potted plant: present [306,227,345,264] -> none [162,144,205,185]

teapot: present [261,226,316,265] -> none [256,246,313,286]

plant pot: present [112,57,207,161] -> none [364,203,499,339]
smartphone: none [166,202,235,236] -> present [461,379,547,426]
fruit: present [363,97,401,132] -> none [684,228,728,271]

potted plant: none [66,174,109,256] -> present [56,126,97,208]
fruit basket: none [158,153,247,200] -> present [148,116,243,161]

----------

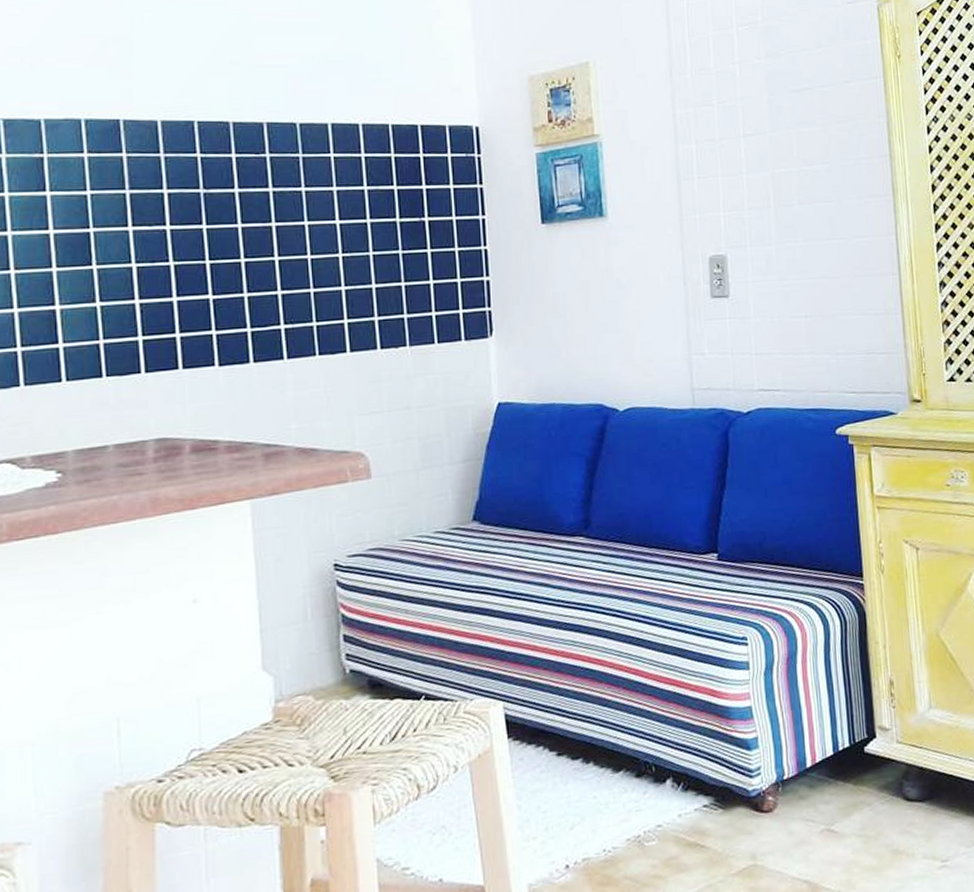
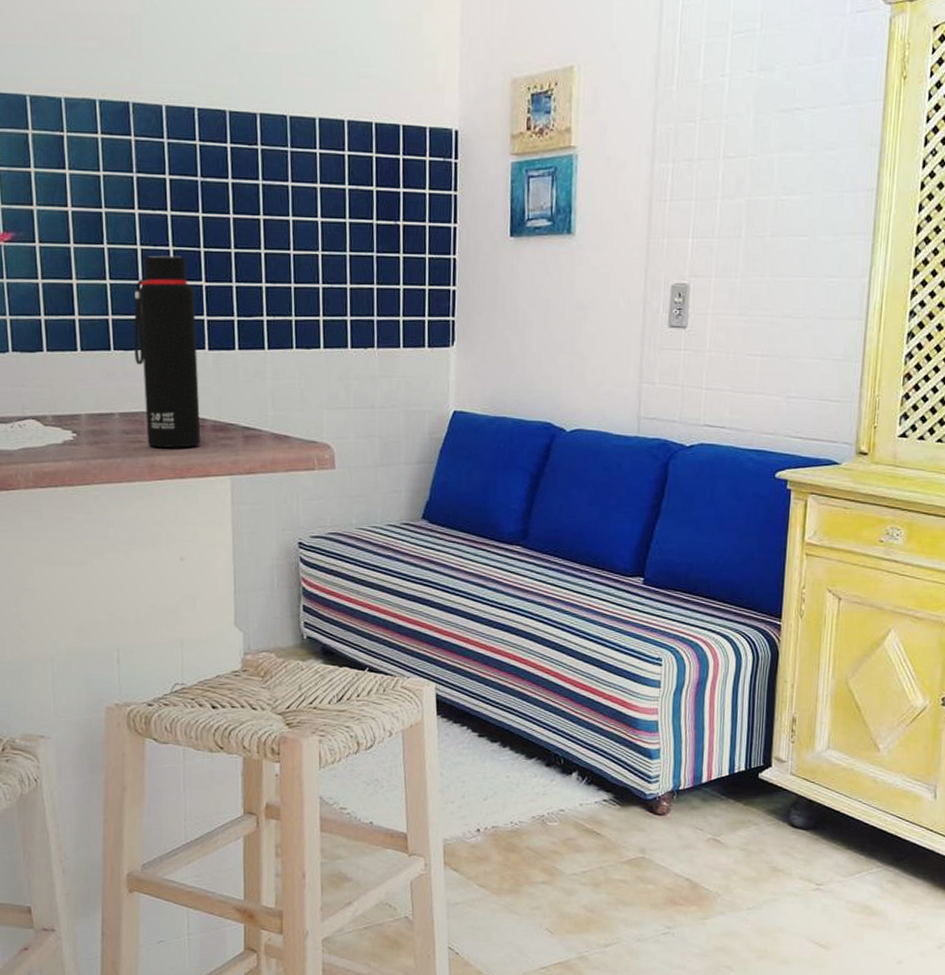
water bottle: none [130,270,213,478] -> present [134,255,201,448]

----------

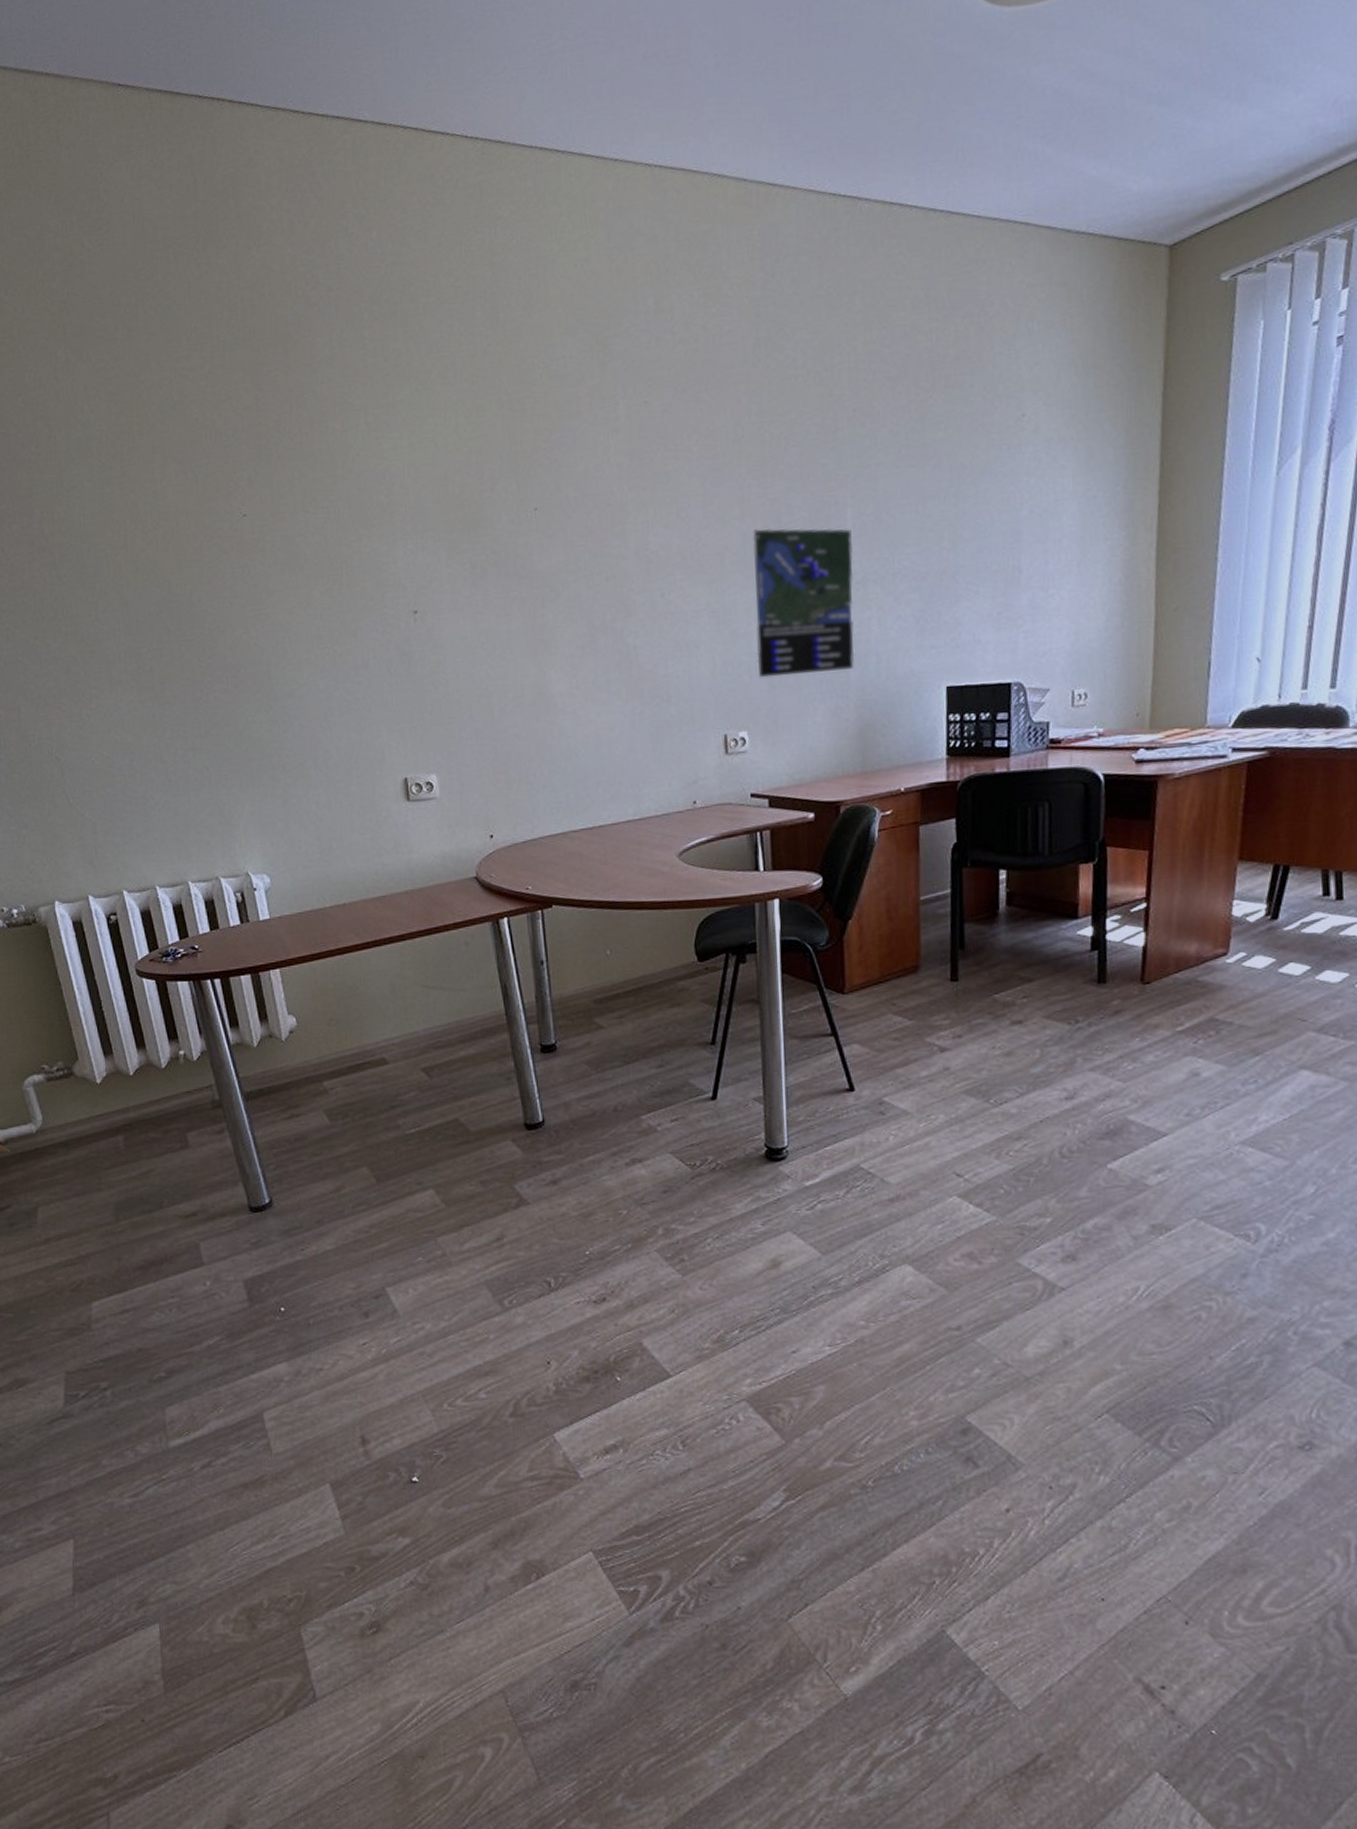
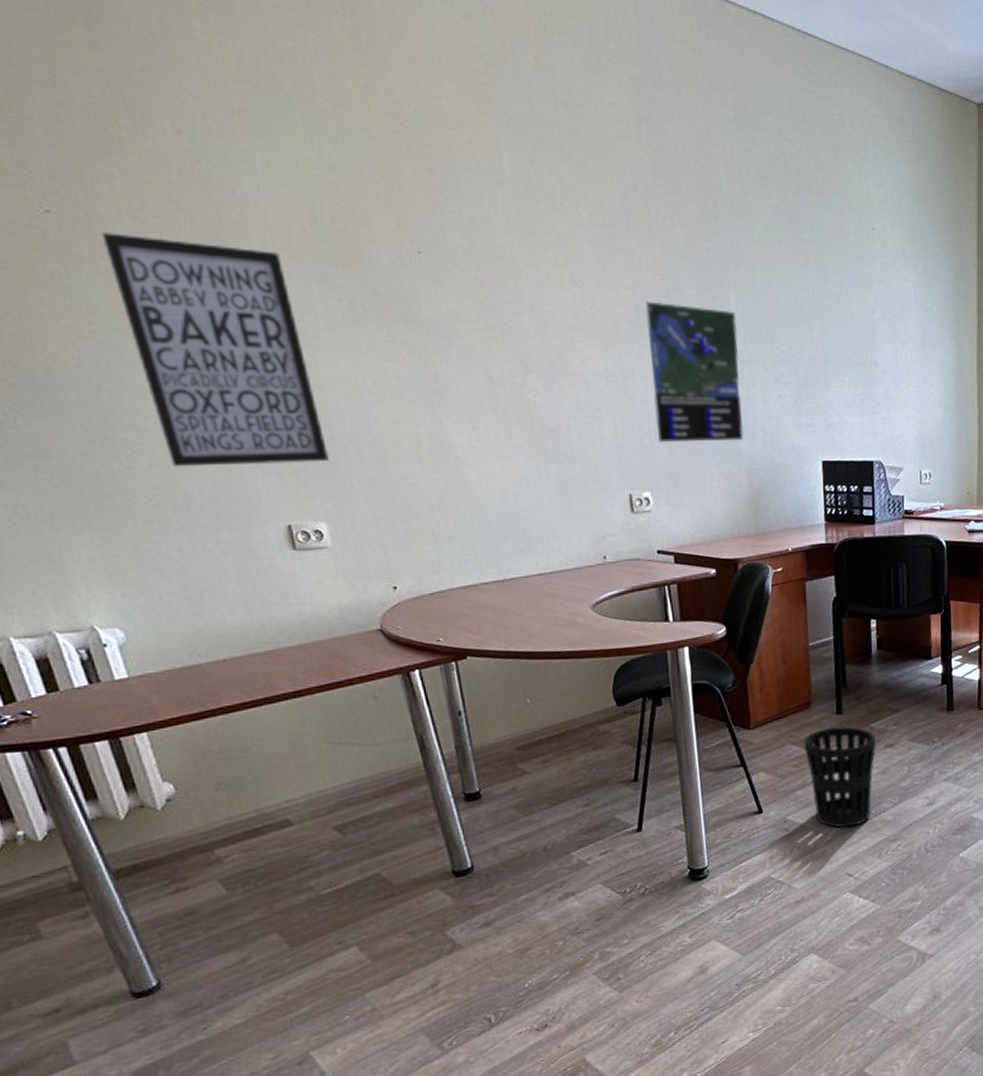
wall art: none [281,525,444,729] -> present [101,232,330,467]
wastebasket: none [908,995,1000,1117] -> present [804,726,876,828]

----------

### ABOUT THIS TASK:
Going through the records above, state how many lines include the word "plant", and give no other text.

### RESULT FOR THIS EXERCISE:
3